There are a couple of exceptions to this doctrine. First, the doctrine does not apply to “general constitutional challenges” where the plaintiffs argue that their constitutional rights were violated in ways that would not require the federal court to review the state court’s decision. Doe & Assocs. Law Offices v. Napolitano, 252 F.3d 1026, 1029 (9th Cir. 2001). However, if the constitutional claims are “inextricably intertwined” with the state court decision, Rooker-Feldman bars jurisdiction. Manufactured Home Communities Inc. v. City of San Jose, 420 F.3d 1022, 1030 (9th Cir. 2005). Second, claims for fraud, wherein the plaintiffs argue that the fraudulent conduct was “extrinsic” to the state case and kept them from presenting their claims to the state court, are not barred by Rooker-Feldman. Kougasian v. TMSL, Inc., 359 F.3d 1136, 1141 (9th Cir. 2004).

In this case, Plaintiffs claim that: Judge Ayabe reached erroneous decisions regarding the Foreclosure and issuance of the Writ; the sheriff and process server waited too long to evict Plaintiffs; and the realtors should not have attempted to sell the Property after the Foreclosure. All of these allegations go to the merits of the State Case and, therefore, are barred by Rooker-Feldman. See, e.g., Henrichs, 474 F.3d at 613.

====

Tasks to carry out:
1 – In the Rooker-Feldman passage, which case is cited for the exception covering claims of extrinsic fraud?
2 – Write a continuation of the Rooker-Feldman passage, picking up after its last sentence.
The rows that come next are separate material and have no connection to the Rooker-Feldman passage.

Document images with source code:
====

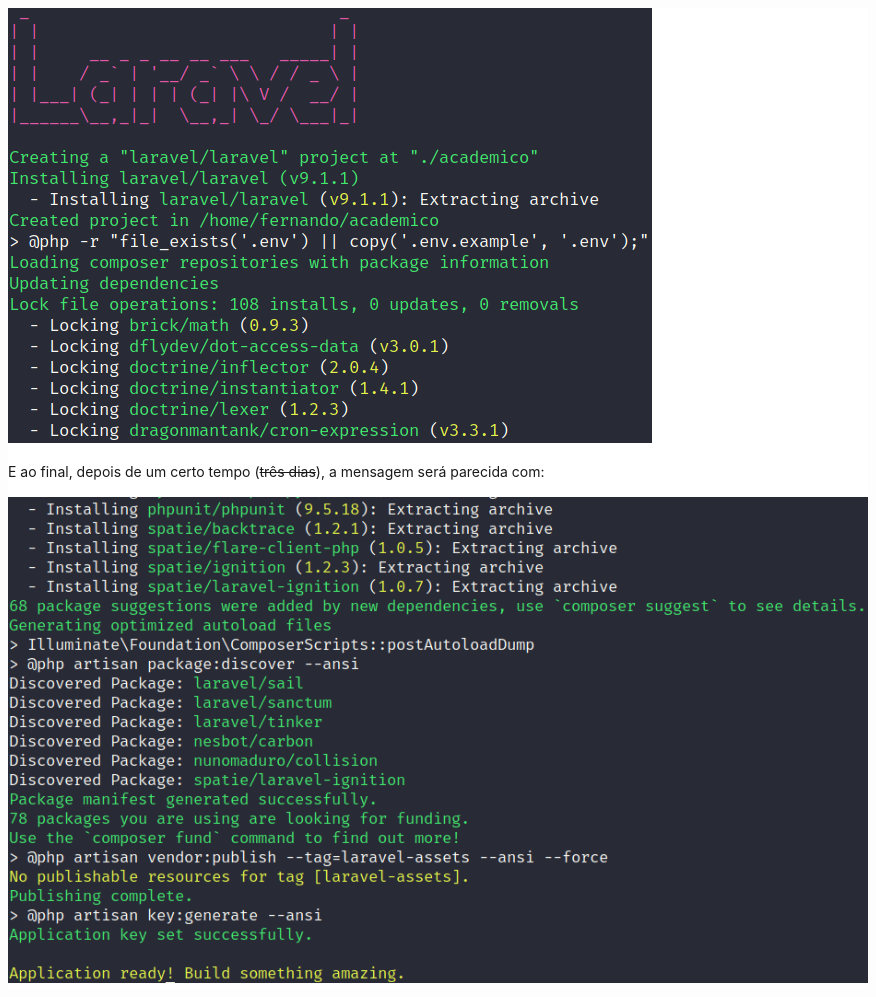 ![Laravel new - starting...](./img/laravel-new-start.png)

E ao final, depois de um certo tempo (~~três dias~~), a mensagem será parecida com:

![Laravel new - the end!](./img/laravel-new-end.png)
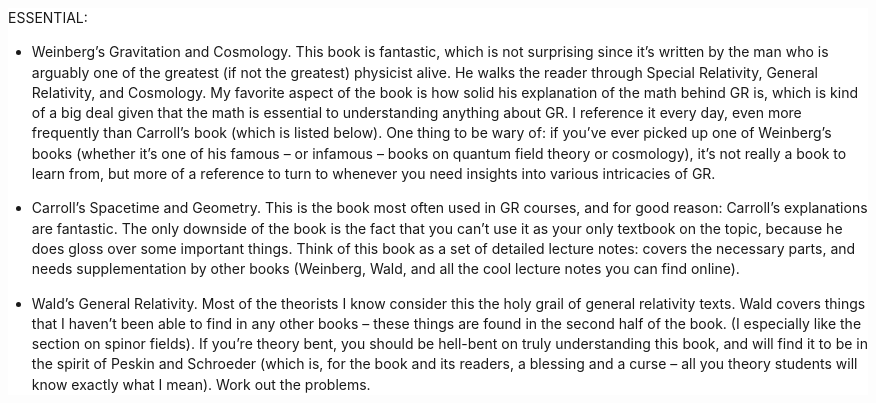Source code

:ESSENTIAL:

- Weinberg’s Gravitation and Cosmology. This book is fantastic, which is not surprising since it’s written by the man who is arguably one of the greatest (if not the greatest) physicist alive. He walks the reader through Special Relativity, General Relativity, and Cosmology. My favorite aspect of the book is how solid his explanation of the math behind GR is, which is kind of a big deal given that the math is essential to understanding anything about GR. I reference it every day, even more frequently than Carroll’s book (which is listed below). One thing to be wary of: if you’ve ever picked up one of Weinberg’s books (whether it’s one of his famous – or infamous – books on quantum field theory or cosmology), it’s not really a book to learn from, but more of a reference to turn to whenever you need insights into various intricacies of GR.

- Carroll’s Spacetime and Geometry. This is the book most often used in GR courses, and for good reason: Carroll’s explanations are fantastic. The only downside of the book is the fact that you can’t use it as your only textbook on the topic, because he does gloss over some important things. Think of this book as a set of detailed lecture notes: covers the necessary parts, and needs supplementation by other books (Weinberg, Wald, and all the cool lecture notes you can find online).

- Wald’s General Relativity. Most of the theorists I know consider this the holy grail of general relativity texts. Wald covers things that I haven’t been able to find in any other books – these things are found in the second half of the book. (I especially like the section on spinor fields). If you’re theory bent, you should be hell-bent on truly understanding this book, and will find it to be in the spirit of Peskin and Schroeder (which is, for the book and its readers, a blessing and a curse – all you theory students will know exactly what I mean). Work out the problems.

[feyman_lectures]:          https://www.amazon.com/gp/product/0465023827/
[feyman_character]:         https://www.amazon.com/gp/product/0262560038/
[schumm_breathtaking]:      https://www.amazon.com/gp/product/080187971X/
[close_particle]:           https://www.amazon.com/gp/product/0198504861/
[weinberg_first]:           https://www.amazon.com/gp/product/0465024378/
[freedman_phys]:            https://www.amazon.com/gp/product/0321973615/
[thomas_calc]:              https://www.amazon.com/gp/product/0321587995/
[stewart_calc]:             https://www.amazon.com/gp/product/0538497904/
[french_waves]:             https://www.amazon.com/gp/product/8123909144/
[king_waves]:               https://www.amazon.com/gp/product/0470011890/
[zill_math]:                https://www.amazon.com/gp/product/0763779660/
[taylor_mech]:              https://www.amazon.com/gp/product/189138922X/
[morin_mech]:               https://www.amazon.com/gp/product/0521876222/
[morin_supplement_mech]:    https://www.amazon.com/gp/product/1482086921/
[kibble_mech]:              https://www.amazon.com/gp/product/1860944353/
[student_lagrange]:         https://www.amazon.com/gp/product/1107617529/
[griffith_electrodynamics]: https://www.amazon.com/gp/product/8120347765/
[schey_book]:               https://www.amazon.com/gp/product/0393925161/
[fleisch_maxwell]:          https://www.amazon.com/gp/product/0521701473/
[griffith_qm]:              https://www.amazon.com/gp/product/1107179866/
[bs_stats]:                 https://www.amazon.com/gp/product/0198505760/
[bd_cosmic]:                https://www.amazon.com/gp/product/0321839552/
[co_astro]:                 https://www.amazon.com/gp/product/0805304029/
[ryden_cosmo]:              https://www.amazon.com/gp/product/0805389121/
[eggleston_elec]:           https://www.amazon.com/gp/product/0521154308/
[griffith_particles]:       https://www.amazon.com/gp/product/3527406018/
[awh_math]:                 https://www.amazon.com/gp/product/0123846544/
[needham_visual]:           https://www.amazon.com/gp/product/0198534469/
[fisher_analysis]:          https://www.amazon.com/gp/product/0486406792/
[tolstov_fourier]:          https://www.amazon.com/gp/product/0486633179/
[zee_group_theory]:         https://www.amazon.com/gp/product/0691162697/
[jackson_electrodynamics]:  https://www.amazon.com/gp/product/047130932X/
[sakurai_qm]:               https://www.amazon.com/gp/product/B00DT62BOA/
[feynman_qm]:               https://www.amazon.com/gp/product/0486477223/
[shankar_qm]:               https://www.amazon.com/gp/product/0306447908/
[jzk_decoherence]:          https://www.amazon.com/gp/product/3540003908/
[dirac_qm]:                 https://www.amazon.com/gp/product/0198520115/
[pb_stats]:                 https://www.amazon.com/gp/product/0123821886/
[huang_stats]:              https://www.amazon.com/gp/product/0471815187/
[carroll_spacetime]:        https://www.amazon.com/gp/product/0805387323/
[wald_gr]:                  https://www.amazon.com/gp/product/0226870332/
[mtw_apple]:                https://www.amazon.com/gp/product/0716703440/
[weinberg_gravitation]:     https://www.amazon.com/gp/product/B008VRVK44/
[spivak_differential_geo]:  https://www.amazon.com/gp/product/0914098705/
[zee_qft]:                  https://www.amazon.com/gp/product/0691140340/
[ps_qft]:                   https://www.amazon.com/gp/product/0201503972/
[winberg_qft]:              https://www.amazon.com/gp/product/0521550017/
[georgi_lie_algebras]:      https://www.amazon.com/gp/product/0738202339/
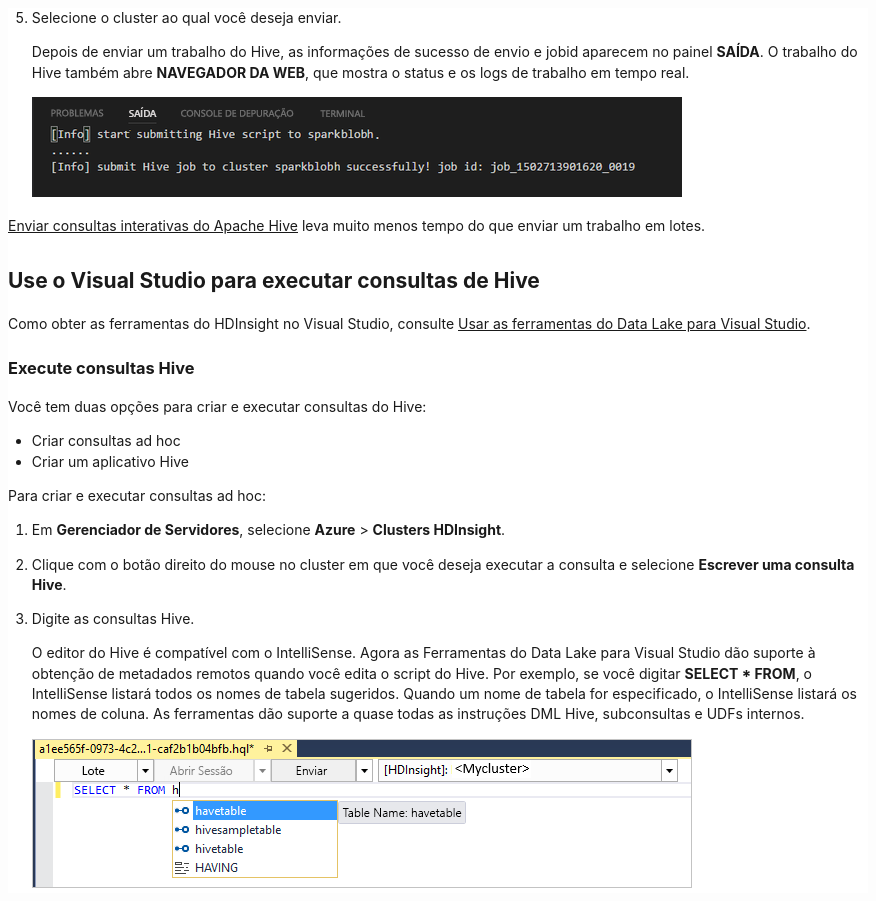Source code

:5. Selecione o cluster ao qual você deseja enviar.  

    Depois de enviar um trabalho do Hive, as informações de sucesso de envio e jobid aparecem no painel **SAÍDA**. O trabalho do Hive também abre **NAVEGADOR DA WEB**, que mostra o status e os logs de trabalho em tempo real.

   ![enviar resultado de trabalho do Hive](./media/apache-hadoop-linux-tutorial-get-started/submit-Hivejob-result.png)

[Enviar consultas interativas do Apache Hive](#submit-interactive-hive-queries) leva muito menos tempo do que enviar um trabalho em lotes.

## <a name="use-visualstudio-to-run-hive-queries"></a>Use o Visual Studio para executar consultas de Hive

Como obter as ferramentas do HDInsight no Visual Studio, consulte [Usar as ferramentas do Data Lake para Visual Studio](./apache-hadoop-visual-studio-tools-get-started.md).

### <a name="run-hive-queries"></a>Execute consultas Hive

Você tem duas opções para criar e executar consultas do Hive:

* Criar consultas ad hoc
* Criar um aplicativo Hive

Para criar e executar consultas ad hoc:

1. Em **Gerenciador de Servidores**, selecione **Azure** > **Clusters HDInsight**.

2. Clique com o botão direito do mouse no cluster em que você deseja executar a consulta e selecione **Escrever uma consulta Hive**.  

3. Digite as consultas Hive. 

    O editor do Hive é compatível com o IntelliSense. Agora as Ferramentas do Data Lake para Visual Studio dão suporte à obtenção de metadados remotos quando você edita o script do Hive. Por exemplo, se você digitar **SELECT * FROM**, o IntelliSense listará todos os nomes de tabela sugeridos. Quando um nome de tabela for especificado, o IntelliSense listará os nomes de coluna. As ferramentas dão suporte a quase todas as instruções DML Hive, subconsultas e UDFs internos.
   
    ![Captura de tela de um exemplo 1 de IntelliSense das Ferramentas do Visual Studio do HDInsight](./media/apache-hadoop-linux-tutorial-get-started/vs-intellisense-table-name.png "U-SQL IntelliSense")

====

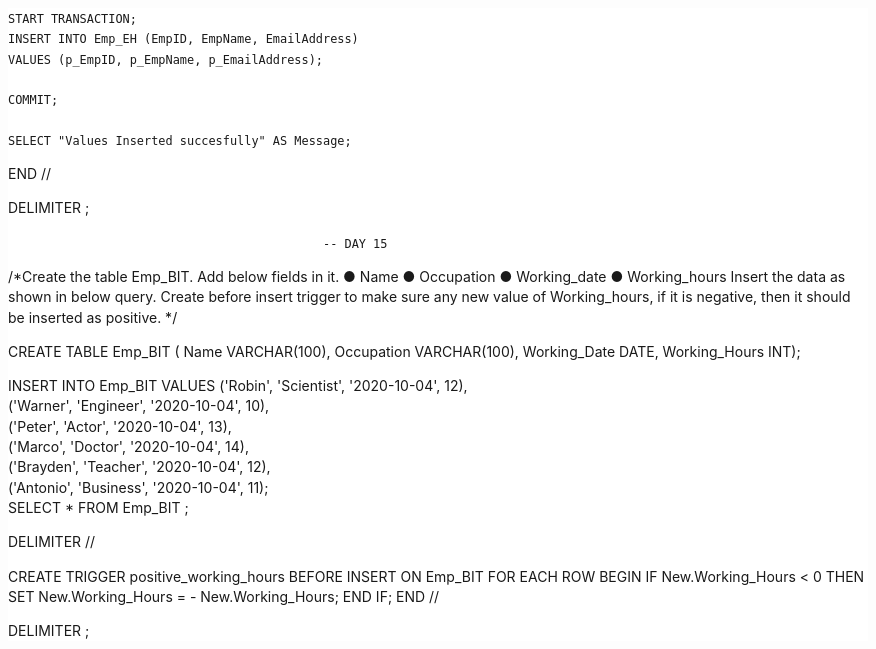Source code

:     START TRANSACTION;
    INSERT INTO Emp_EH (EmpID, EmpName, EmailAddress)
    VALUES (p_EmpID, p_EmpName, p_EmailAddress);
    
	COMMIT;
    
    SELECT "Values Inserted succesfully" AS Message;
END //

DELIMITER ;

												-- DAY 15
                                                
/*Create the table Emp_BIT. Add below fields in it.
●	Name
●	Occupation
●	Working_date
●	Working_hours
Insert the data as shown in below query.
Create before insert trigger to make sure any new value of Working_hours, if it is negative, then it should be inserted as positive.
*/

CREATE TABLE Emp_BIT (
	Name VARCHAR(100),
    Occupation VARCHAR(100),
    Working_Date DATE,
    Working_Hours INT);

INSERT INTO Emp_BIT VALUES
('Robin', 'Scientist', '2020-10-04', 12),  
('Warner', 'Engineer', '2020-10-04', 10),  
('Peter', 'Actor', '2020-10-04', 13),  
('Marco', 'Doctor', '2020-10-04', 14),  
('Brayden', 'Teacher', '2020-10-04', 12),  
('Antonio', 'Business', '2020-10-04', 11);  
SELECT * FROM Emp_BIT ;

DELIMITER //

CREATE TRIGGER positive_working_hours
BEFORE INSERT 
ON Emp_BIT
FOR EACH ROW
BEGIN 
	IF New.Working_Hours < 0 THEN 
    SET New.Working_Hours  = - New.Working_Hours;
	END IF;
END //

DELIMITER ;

====

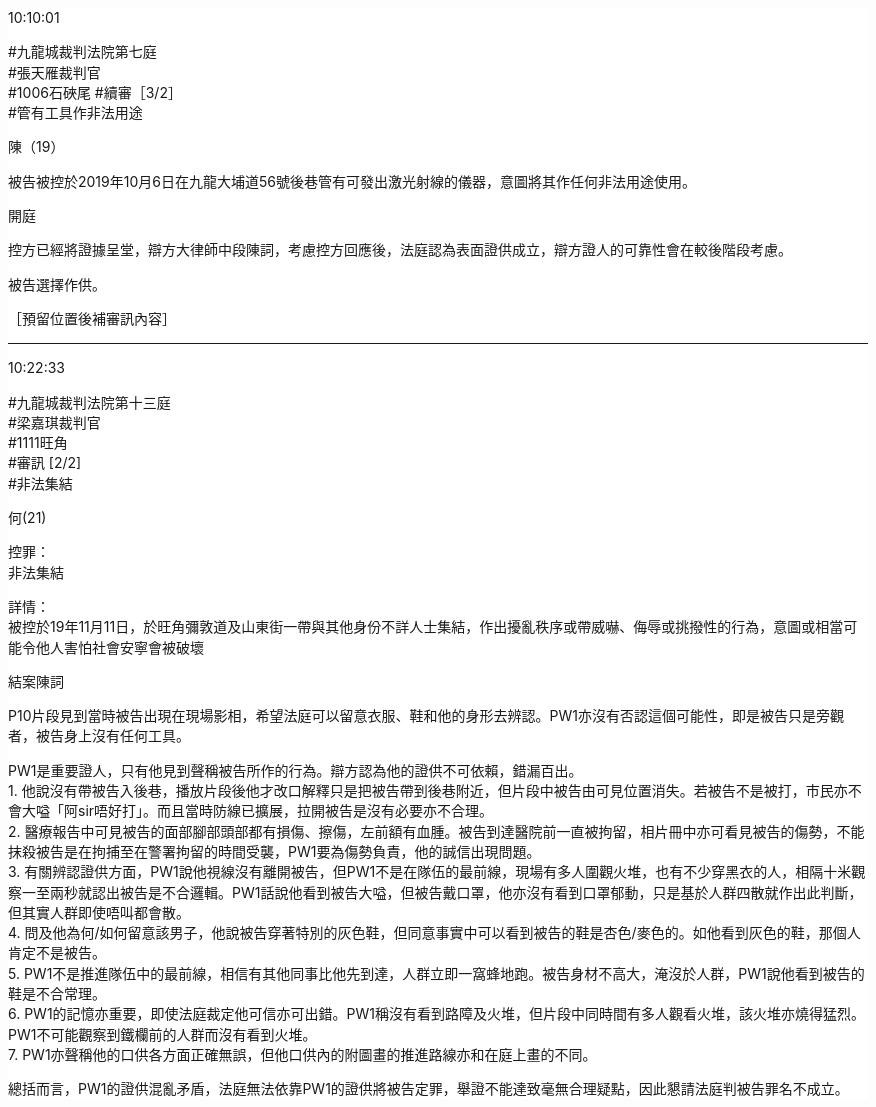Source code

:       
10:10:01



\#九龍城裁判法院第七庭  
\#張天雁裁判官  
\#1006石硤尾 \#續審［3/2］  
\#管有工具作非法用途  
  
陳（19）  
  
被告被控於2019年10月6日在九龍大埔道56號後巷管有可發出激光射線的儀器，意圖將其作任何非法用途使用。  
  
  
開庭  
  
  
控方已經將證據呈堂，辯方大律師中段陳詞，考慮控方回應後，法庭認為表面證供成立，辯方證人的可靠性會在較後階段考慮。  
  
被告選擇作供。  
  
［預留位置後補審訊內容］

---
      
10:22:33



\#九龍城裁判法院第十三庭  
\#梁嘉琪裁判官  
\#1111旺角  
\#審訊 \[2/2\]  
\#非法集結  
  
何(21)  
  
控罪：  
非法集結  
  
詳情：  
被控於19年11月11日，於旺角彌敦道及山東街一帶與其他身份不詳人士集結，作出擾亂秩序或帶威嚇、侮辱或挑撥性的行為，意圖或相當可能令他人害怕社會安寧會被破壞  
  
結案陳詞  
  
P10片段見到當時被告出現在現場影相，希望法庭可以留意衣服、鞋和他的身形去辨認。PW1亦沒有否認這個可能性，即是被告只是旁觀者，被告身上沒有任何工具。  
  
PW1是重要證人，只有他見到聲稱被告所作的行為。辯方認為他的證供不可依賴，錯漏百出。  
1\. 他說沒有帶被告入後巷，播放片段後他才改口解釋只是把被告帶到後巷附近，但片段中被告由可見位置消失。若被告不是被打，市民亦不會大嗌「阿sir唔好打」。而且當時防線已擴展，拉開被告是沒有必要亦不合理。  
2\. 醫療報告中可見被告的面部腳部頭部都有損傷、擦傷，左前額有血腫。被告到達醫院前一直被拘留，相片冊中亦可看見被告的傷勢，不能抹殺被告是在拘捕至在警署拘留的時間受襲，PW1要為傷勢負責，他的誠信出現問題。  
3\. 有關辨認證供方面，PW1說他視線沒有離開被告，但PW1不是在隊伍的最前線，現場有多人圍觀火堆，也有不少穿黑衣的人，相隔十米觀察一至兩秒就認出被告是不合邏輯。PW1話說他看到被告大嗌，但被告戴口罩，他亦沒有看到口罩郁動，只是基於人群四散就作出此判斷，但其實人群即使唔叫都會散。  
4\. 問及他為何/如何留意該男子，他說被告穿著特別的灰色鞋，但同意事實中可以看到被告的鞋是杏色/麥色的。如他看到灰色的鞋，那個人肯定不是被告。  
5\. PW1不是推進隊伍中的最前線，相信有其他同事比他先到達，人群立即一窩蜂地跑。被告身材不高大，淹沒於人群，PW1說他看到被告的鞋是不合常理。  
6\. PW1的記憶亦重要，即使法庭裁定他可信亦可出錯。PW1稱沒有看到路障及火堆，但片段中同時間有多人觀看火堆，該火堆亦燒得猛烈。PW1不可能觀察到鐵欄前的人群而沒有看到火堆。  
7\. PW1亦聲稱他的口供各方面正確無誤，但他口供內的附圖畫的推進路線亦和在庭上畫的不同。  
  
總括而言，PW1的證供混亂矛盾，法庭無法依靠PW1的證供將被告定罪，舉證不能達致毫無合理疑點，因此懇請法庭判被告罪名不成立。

====

Solved tasks:
1 – Kougasian v. TMSL, Inc., 359 F.3d 1136, 1141 (9th Cir. 2004).

2 –
To the extent that Plaintiffs argue that the Rooker-Feldman doctrine does not bar their claims because they sound in fraud against Judge Ayabe, this Court rejects that argument. [Mem. in Opp. at 4-5.] Plaintiffs simply argue that Judge Ayabe’s decisions were based on “winner’s chicanery, ” [id. at 4, ] and then proceed to explain that the execution of the Writ was untimely. These arguments are inextricably intertwined with the merits of the State Case, and the purported fraud is not extrinsic to what was before the state court. See Manufactured Home, 420 F.3d at 1030; Kougasian, 359 F.3d at 1141. Thus, neither of the exceptions apply.[9]

The Court CONCLUDES that Plaintiffs’ claims related to the State Case, including those against Judge Ayabe, Whang, Cayetano, Prudential, and Island Realtors, are barred by the Rooker-Feldman doctrine.[10] The Court thus GRANTS the Judge Ayabe Motion, Prudential Motion, Island Realtors Motion, and Whang-Cayetano Motion insofar as the allegations against those Defendants are barred by Rooker-Feldman.[11] Accordingly, it DISMISSES the claims that go to the merits of the State Case. While the allegations in the claims are quite vague, the Court finds that the following counts seek review of the State Case: negligence (“Count II”); and conspiracy of rights, pursuant to 18 U.S.C. § 241 (“Count XXI”). The Court, therefore, DISMISSES Counts II and XXI.

The dismissal of these claims is WITH PREJUDICE since it would be impossible for Plaintiffs to successfully amend them. See, e.g., Heilman v. Sanchez, 583 F. App’x 837, 839-40 (9th Cir. 2014) (holding that “the district court did not abuse its discretion by refusing to grant leave to amend because those aspects of the complaint could not be cured by amendment” (citing Weilburg v. Shapiro, 488 F.3d 1202, 1205 (9th Cir. 2007))).

To the extent that Prudential seeks sanctions, the motion is DENIED. While the claims may ultimately be found frivolous, Prudential has made an insufficient showing at this time. If it so chooses, it may bring a separate motion showing its entitlement to the requested fees.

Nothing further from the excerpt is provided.